Iraq was the only country to abstain when the Arab League voted Saturday to suspend Syria because of its bloody, 8-month-old crackdown on protesters calling for reforms. Iraq's relationship with neighboring Iran, a Shiite-majority country with close ties to Syria, has sparked questions about whether Iraq's abstention was due in part to Iranian pressure.
"There have been accusations against the Iraqi government of following orders from another country," Hoshyar Zebari said. "As the foreign minister of Iraq, I deny such allegations."
Zebari didn't name any specific country, but Iran maintains a strong influence in Iraq. Tehran has also been a key supporter of Syrian President Bashar Assad, whose regime is dominated by the Alawite minority, an offshoot of Shiite Islam, though Syria is overwhelmingly Sunni Muslim.

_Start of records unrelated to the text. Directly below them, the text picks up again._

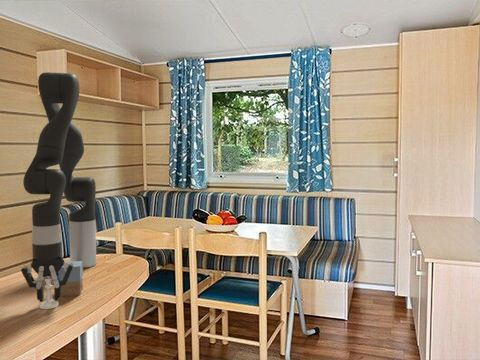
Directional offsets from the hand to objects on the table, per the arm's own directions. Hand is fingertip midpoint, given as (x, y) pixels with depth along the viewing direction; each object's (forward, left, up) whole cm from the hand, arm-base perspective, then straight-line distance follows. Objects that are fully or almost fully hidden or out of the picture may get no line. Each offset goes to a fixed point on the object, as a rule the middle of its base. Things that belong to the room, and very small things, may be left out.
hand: (49, 300), depth 118 cm
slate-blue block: (-10, +5, +3) cm, 11 cm away
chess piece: (0, 0, -2) cm, 2 cm away
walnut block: (-10, +4, -2) cm, 11 cm away
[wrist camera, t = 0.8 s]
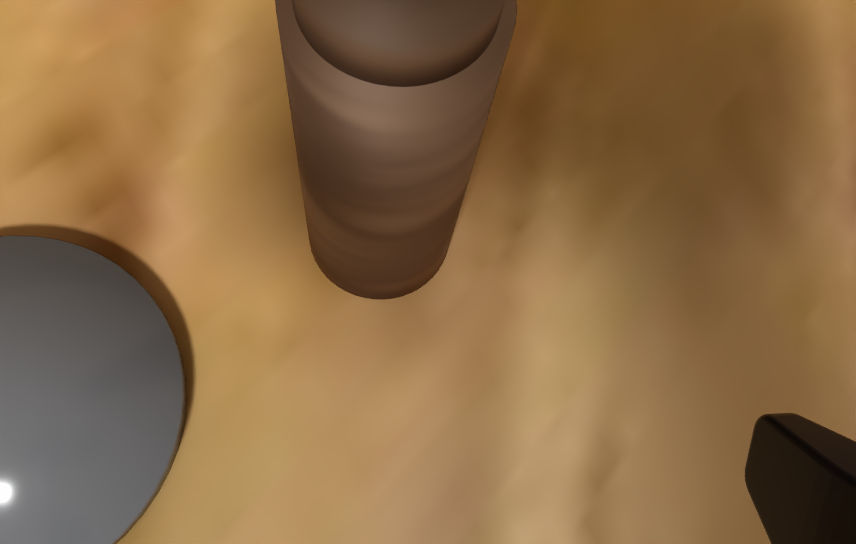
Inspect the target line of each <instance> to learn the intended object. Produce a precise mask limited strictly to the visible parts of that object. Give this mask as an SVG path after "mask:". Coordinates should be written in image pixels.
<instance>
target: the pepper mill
mask: <svg viewBox="0 0 856 544" xmlns="http://www.w3.org/2000/svg"><path fill="white" fill-rule="evenodd" d="M275 3H276V13H277V20H278V27H279V34H280V41H281V48H282V55H283V61H284V68H285V75H286V82H287V89H288V96H289V103H290V110H291V117H292V124H293V131H294V138H295V145H296V151H297V158H298V165H299V172H300V179H301V186H302V193H303V200H304V207H305V214H306V221H307V228H308V235H309V241H310V246H311V251H312V254H313V256H314V259H315V261H316V263H317V264H318V266H319V268H320V269H321V271H322V272H323V273H324V274H325V276H326V277H327V278H328V279H329V280H330V281H332V282H333V283H334V284H335V285H337V286H338V287H340V288H341V289H343V290H345V291H347V292H349V293H351V294H354V295H356V296H360V297H364V298H370V299H391V298H396V297H401V296H404V295H407V294H409V293H412V292H413V291H415V290H417V289H419V288H420V287H422V286H423V285H425V284H426V283H427V282H428V281H429V280H430V279H431V278H433V276H434V275H435V274H436V273H437V271H438V270H439V268H440V267H441V265H442V263H443V261H444V259H445V257H446V254H447V250H448V247H449V244H450V240H451V237H452V234H453V230H454V227H455V224H456V221H457V217H458V214H459V211H460V207H461V204H462V201H463V197H464V194H465V191H466V187H467V184H468V181H469V177H470V174H471V171H472V167H473V164H474V161H475V157H476V154H477V151H478V147H479V144H480V141H481V137H482V134H483V131H484V128H485V124H486V121H487V118H488V114H489V111H490V108H491V104H492V101H493V98H494V94H495V91H496V88H497V84H498V81H499V78H500V74H501V71H502V68H503V64H504V61H505V58H506V54H507V51H508V48H509V44H510V41H511V38H512V34H513V31H514V27H515V23H516V14H517V4H516V0H275Z"/></svg>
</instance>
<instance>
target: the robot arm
mask: <svg viewBox="0 0 856 544" xmlns="http://www.w3.org/2000/svg"><path fill="white" fill-rule="evenodd" d="M745 481H746V485H747V489H748V492H749V494H750V496H751V498H752V501H753V503H754V505H755V508H756V510H757V512H758V514H759V517H760V519H761V521H762V524H763V526H764V528H765V530H766V533H767V535H768V537H769V540H770V542H771V544H856V442H855V441H853V440H851V439H849V438H847V437H844V436H842V435H840V434H838V433H836V432H834V431H832V430H829V429H827V428H825V427H823V426H821V425H819V424H816V423H814V422H812V421H810V420H808V419H806V418H804V417H801V416H799V415H797V414H793V413H781V414H765V415H762V416H761V417H759V418H758V420H757V421H756V423H755V426H754V431H753V435H752V440H751V444H750V449H749V453H748V458H747V462H746V467H745Z"/></svg>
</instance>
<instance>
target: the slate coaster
mask: <svg viewBox="0 0 856 544" xmlns="http://www.w3.org/2000/svg"><path fill="white" fill-rule="evenodd" d="M185 408H186V378H185V372H184V367H183V361H182V356H181V353H180V350H179V347H178V343H177V340H176V337H175V335H174V333H173V331H172V329H171V327H170V325H169V323H168V321H167V319H166V317H165V315H164V314H163V313H162V311H161V310H160V308H159V307H158V305H157V304H156V303H155V301H154V300H153V298H152V297H151V296H150V295H149V293H148V292H147V291H146V290H145V289H144V288H143V287H142V286H141V285H140V284H139V283H138V282H137V281H136V280H135V278H133V277H132V276H131V275H130V274H128V273H127V272H126V271H125V270H123V269H122V268H121V267H120V266H118V265H117V264H115V263H113V262H112V261H110V260H108V259H107V258H105V257H103V256H102V255H100V254H98V253H96V252H93V251H91V250H88V249H86V248H84V247H81V246H79V245H75V244H72V243H68V242H64V241H61V240H57V239H50V238H43V237H36V236H3V237H0V544H116V543H117V542H119V541H120V540H121V539H122V538H123V537H124V536H125V535H126V534H127V533H128V532H129V531H130V529H131V528H132V527H133V526H134V525H135V524H136V522H137V521H138V520H139V519H140V518H141V517H142V516H143V514H144V513H145V511H146V510H147V508H148V507H149V505H150V504H151V503H152V501H153V500H154V498H155V497H156V495H157V494H158V492H159V490H160V488H161V486H162V484H163V482H164V480H165V479H166V477H167V475H168V473H169V471H170V468H171V466H172V463H173V460H174V458H175V455H176V452H177V450H178V447H179V443H180V438H181V434H182V430H183V426H184V418H185Z"/></svg>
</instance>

Zebari said Iraq's abstention from the vote does not mean Baghdad was taking sides or was against the Syrian people's right to choose their own political system.
But, he said Iraq had to take into account "international and regional calculations."
"Syria is a neighboring country and what happens there will have an effect on us," he said.
Iraqi officials fear that any possible change in Syria could bring on a Sunni-led regime backed by Saudi Arabia, which already has tense relations with Iraq. Such a move would create more problems for the Shiite-dominated government in Baghdad, and possibly stir up tensions with Iraq's Sunni minority.
Zebari also hinted at another Iraqi concern.
Tens of thousands of Iraqi refugees live in Syria, having fled Iraq during the years after the U.S.-led invasion when sectarian violence was rampant. Most of the Iraqis living in Syria are Sunnis, and many among Iraq's Shiite-dominated government believe members of
Saddam Hussein's Baath party are hiding among them, waiting to come back to Iraq.
Zebari described the Arab League decision as "tough," saying that measures by the organization against Syria should have been taken gradually.